Implementation:Sgl project Sglang Benchmark MoE ROCm
| Knowledge Sources | |
|---|---|
| Domains | Performance Tuning, AMD ROCm, MoE |
| Last Updated | 2026-02-10 00:00 GMT |
Overview
A benchmarking script that finds optimal Triton kernel configurations for Mixture of Experts (MoE) layers on AMD ROCm GPUs through exhaustive grid search and pruning.
Description
benchmark_moe_rocm.py automates the process of tuning fused MoE kernel configurations for AMD GPUs. It loads model configurations from HuggingFace (e.g., DeepSeek-V3, Grok-1) to determine MoE dimensions such as hidden_size, intermediate_size, num_experts, and num_experts_per_tok.
The script generates a comprehensive grid of Triton tuning parameters including:
- BLOCK_SIZE_M/N/K: Tile dimensions (16-256 for M/N, 32-256 for K)
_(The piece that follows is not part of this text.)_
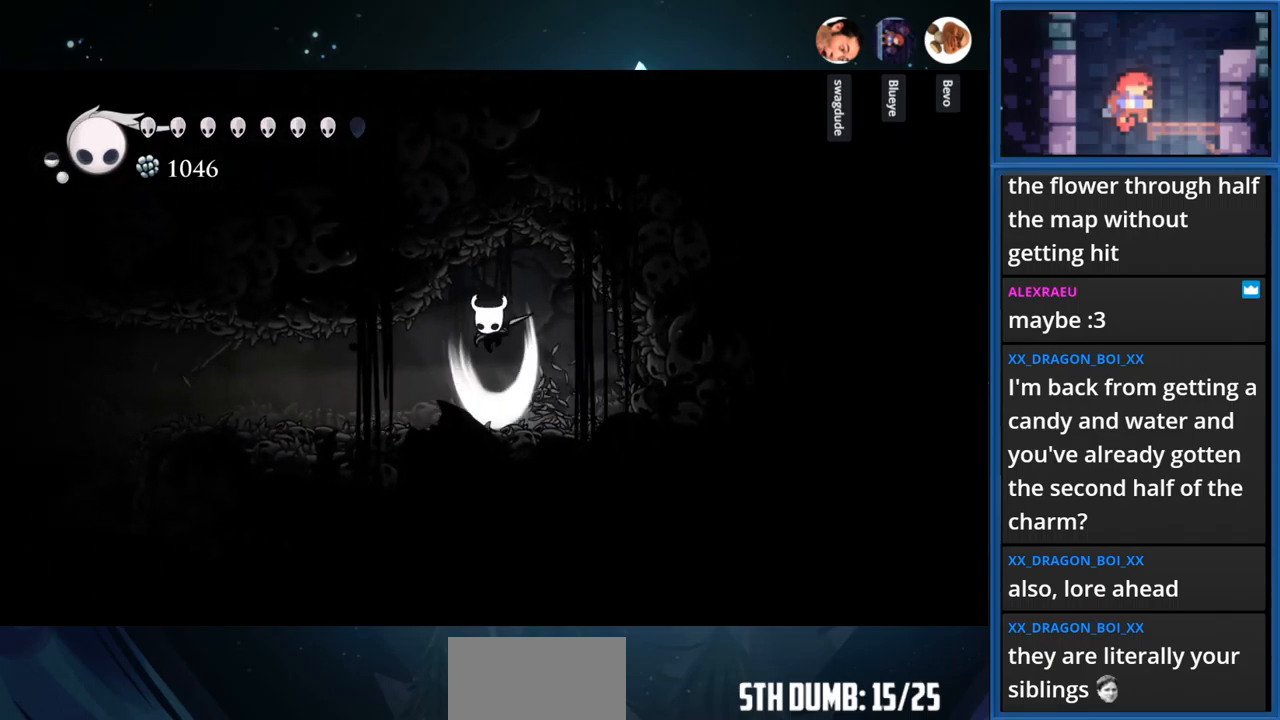
{"buttons": ["SQUARE", "DPAD_UP"], "right_stick": "center", "events": [[100, "DPAD_LEFT", "up"], [150, "SQUARE", "up"], [267, "CROSS", "down"], [333, "DPAD_DOWN", "up"], [400, "DPAD_UP", "down"], [450, "SQUARE", "down"], [467, "CROSS", "up"]]}
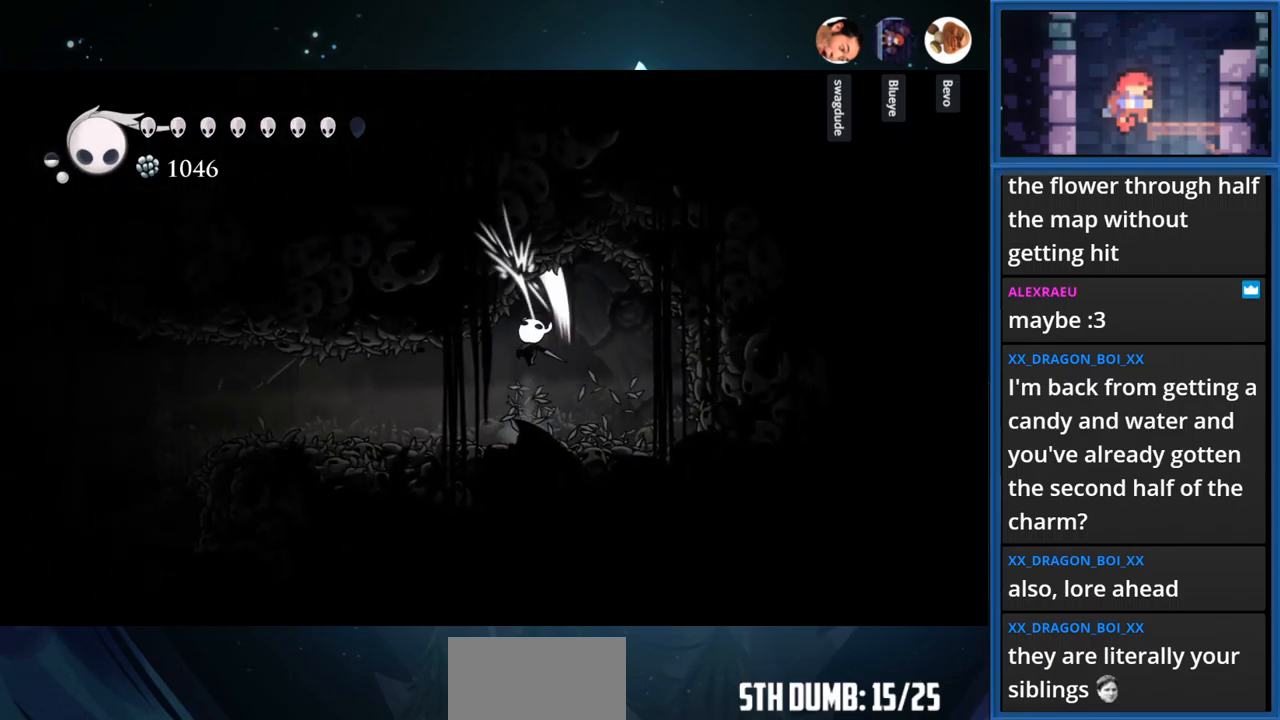
{"buttons": ["DPAD_LEFT"], "right_stick": "center", "events": [[133, "SQUARE", "up"], [150, "DPAD_LEFT", "down"], [150, "DPAD_UP", "up"], [300, "R1", "down"], [500, "R1", "up"]]}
- num_warps: 1, 2, 4, or 8
- num_stages: Pipeline stages (fixed at 2)
- waves_per_eu: Wave occupancy (0, 1, 2, 4, 8)
- matrix_instr_nonkdim: MFMA instruction size (16)
- kpack: Packing factor (1 or 2)
A pruning phase eliminates invalid or suboptimal configurations based on constraints like shared memory limits (64KB LDS), minimum thread utilization, and GEMM size heuristics. The surviving configs are benchmarked via CUDA event timing with warmup runs, and the best configuration per batch size is written to a JSON file for runtime use by the fused_moe kernel.
Usage
Run from the command line targeting a specific model and batch size. The output JSON file is consumed at runtime by SGLang's fused MoE Triton kernel to select optimal tile configurations.
Code Reference
Source Location
- Repository: Sgl_project_Sglang
- File: 3rdparty/amd/tuning/benchmark_moe_rocm.py
- Lines: 1-381
Signature
def main(model, tp_size, dtype: str, batches)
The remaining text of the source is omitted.